**BRIEF**
Turn every line of the material below into a JSON list of strings, one string per line, and skip the blank lines.

**DATA TO USE**
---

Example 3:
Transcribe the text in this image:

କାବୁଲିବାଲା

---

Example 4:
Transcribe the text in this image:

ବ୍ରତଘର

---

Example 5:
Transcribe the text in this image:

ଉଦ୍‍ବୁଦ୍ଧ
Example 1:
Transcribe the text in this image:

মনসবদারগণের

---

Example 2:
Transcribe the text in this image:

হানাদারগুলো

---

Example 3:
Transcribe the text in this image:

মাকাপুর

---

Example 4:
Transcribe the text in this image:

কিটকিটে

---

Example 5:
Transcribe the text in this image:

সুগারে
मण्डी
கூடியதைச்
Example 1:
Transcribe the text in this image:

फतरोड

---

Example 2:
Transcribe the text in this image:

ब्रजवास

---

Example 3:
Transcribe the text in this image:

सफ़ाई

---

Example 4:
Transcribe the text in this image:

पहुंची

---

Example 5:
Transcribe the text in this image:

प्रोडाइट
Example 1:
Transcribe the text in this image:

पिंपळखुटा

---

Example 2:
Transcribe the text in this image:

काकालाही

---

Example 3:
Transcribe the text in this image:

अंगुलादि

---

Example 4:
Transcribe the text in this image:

**REPLY**
[
  "---",
  "Example 3:",
  "Transcribe the text in this image:",
  "କାବୁଲିବାଲା",
  "---",
  "Example 4:",
  "Transcribe the text in this image:",
  "ବ୍ରତଘର",
  "---",
  "Example 5:",
  "Transcribe the text in this image:",
  "ଉଦ୍‍ବୁଦ୍ଧ",
  "Example 1:",
  "Transcribe the text in this image:",
  "মনসবদারগণের",
  "---",
  "Example 2:",
  "Transcribe the text in this image:",
  "হানাদারগুলো",
  "---",
  "Example 3:",
  "Transcribe the text in this image:",
  "মাকাপুর",
  "---",
  "Example 4:",
  "Transcribe the text in this image:",
  "কিটকিটে",
  "---",
  "Example 5:",
  "Transcribe the text in this image:",
  "সুগারে",
  "मण्डी",
  "கூடியதைச்",
  "Example 1:",
  "Transcribe the text in this image:",
  "फतरोड",
  "---",
  "Example 2:",
  "Transcribe the text in this image:",
  "ब्रजवास",
  "---",
  "Example 3:",
  "Transcribe the text in this image:",
  "सफ़ाई",
  "---",
  "Example 4:",
  "Transcribe the text in this image:",
  "पहुंची",
  "---",
  "Example 5:",
  "Transcribe the text in this image:",
  "प्रोडाइट",
  "Example 1:",
  "Transcribe the text in this image:",
  "पिंपळखुटा",
  "---",
  "Example 2:",
  "Transcribe the text in this image:",
  "काकालाही",
  "---",
  "Example 3:",
  "Transcribe the text in this image:",
  "अंगुलादि",
  "---",
  "Example 4:",
  "Transcribe the text in this image:"
]